During the first half of 2020, their production of ventilators increased more than threefold, and the number of breathing masks increased tenfold.
"For us in Sweden, this meant that we quickly could communicate with our customers in the regions to get an idea of what the need was and to be able to secure deliveries."
What new demands did the pandemic place on you as a leader?
"Communication, both internally and externally, became mostly digital. We had to switch from being out in the healthcare system, close to our customers, to communicating and helping remotely. Tender presentations, management training and product displays all had to go digital."
"During the pandemic, it also became important for us to focus on those patients who were not affected by the virus, but who were still in need of care. Here we were also quick to implement digital tools to ensure that this part of the healthcare chain could continue", says Pernilla Medson. They also organized webinars where healthcare employees could quickly share their knowledge with other regions.
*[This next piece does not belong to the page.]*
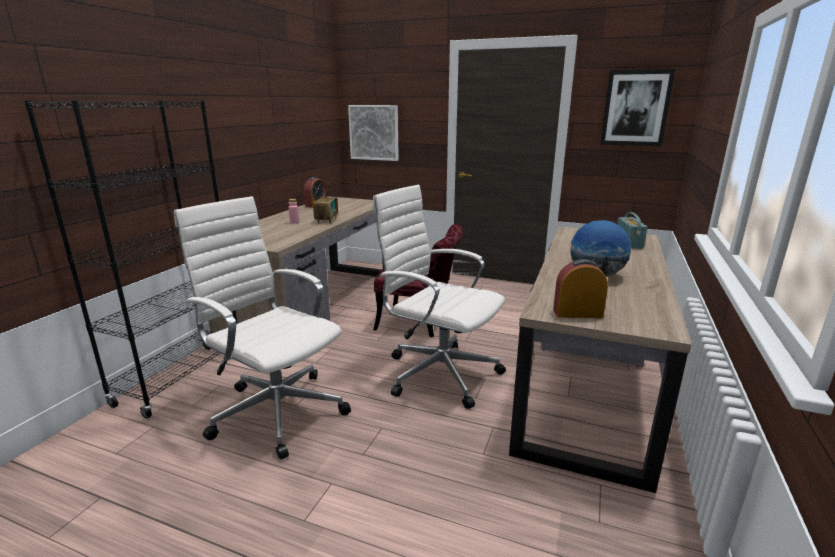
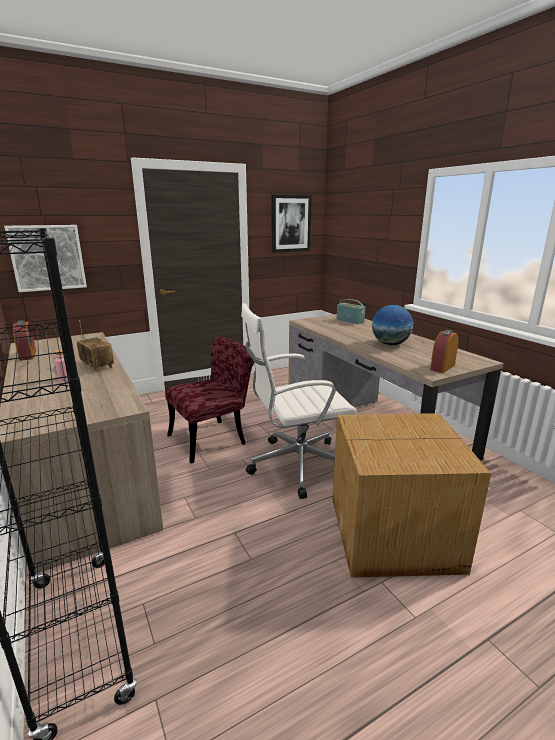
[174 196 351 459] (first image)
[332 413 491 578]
What have been your biggest personal challenges as a leader during this period?
"I am already used to leading most of my employees remotely, but all the 'ordinary' physical contact surfaces disappeared overnight. Today, my leadership is completely digital, and the challenge is very much about when we meet in digital meetings, to still manage to connect. To try to create meetings where the participants feel that they are energized, that they can continue to keep up the good work and that they can endure."
So, what are your best tricks to keep your energy up when people can only meet digitally?
"One way is to also arrange digital meetings where you don't talk about work! A regular coffee break with colleagues where you get to talk about everything else that doesn’t concern the work. I also think that small and simple ways of showing appreciation are very important, such as sending flowers, a greeting through a postcard, posting some chocolate or why not singing a birthday song over Zoom. That creates joy in the team.
But at the same time, it is difficult to read people through a small screen, the whole person is not visible, and the body language sometimes becomes unclear", admits Pernilla Medson.
"It has been a challenge for me where I have had to think a little extra about how we can keep the energy up in everyday life."
A new situation for many is also a completely changed working environment, where the home has become the new office. Which means, for example, that the family is much more present "at work" than before.
Now the change in your company is a fact, would you have done something different today?
"No, but I would have felt more confident knowing that conditions can change frequently over a longer period of time, but as long as we are creative and stick it out, the result will be good!"
"The team did a fantastic job of testing new things and creating new information material based on the current need in healthcare. Activities that might otherwise take a long time to complete in an international company. Now we just pushed on, there is a need here and we can solve it!"
In many ways, the pandemic enabled a faster process of change than what has been possible in the past, she believes. The employees were strengthened in stepping outside their comfort zones and taking the initiative.
Now the transition is in a slightly calmer phase for you, what are your learnings as a leader, based on the rapid change that has taken place?
"Above all, the feeling that we have become more confident in operating in an uncertain and changing environment. For me as a leader, I have also started to think more about when I need to coach and when I need to take control and manage."
"It is important to be vey clear in your leadership, to highlight what is difficult, and simply to dare to be honest. There are no ready-made answers, but let's find a good solution. And be confident that things will be alright."